*** Opening of STORED DATA ***

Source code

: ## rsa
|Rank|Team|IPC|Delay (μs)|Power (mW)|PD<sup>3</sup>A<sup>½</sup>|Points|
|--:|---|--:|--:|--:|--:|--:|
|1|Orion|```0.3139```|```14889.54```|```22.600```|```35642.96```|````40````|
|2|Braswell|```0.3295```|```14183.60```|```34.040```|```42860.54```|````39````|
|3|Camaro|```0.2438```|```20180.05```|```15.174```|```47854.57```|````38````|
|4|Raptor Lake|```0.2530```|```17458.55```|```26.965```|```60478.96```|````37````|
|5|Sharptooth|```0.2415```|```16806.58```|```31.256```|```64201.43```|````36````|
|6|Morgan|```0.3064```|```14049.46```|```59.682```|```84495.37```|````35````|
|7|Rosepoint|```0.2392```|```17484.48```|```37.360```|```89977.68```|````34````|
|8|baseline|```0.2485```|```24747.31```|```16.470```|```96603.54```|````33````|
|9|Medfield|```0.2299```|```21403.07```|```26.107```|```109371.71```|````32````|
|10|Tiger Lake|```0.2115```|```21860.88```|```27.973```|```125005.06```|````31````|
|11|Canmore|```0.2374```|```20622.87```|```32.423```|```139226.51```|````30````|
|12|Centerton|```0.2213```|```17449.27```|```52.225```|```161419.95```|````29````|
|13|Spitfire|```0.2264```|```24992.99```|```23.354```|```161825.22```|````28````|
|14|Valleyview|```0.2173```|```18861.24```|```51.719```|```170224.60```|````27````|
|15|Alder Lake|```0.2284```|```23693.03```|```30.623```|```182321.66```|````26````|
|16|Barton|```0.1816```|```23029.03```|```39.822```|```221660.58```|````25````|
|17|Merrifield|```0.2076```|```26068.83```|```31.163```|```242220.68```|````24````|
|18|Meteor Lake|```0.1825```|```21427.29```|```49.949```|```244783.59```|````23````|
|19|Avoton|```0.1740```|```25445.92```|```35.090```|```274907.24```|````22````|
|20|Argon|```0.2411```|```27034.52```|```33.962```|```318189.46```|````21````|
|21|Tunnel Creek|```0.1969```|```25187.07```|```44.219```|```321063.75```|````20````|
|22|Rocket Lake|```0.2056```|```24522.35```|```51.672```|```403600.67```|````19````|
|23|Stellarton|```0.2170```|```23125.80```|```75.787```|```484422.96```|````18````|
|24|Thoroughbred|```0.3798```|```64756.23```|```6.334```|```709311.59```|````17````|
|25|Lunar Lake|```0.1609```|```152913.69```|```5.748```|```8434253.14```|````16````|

*** Close of STORED DATA ***

WHAT THE TASK REQUIRES
Copy the entire listing above, line for line, exactly.

REPLY
Source code

: ## rsa
|Rank|Team|IPC|Delay (μs)|Power (mW)|PD<sup>3</sup>A<sup>½</sup>|Points|
|--:|---|--:|--:|--:|--:|--:|
|1|Orion|```0.3139```|```14889.54```|```22.600```|```35642.96```|````40````|
|2|Braswell|```0.3295```|```14183.60```|```34.040```|```42860.54```|````39````|
|3|Camaro|```0.2438```|```20180.05```|```15.174```|```47854.57```|````38````|
|4|Raptor Lake|```0.2530```|```17458.55```|```26.965```|```60478.96```|````37````|
|5|Sharptooth|```0.2415```|```16806.58```|```31.256```|```64201.43```|````36````|
|6|Morgan|```0.3064```|```14049.46```|```59.682```|```84495.37```|````35````|
|7|Rosepoint|```0.2392```|```17484.48```|```37.360```|```89977.68```|````34````|
|8|baseline|```0.2485```|```24747.31```|```16.470```|```96603.54```|````33````|
|9|Medfield|```0.2299```|```21403.07```|```26.107```|```109371.71```|````32````|
|10|Tiger Lake|```0.2115```|```21860.88```|```27.973```|```125005.06```|````31````|
|11|Canmore|```0.2374```|```20622.87```|```32.423```|```139226.51```|````30````|
|12|Centerton|```0.2213```|```17449.27```|```52.225```|```161419.95```|````29````|
|13|Spitfire|```0.2264```|```24992.99```|```23.354```|```161825.22```|````28````|
|14|Valleyview|```0.2173```|```18861.24```|```51.719```|```170224.60```|````27````|
|15|Alder Lake|```0.2284```|```23693.03```|```30.623```|```182321.66```|````26````|
|16|Barton|```0.1816```|```23029.03```|```39.822```|```221660.58```|````25````|
|17|Merrifield|```0.2076```|```26068.83```|```31.163```|```242220.68```|````24````|
|18|Meteor Lake|```0.1825```|```21427.29```|```49.949```|```244783.59```|````23````|
|19|Avoton|```0.1740```|```25445.92```|```35.090```|```274907.24```|````22````|
|20|Argon|```0.2411```|```27034.52```|```33.962```|```318189.46```|````21````|
|21|Tunnel Creek|```0.1969```|```25187.07```|```44.219```|```321063.75```|````20````|
|22|Rocket Lake|```0.2056```|```24522.35```|```51.672```|```403600.67```|````19````|
|23|Stellarton|```0.2170```|```23125.80```|```75.787```|```484422.96```|````18````|
|24|Thoroughbred|```0.3798```|```64756.23```|```6.334```|```709311.59```|````17````|
|25|Lunar Lake|```0.1609```|```152913.69```|```5.748```|```8434253.14```|````16````|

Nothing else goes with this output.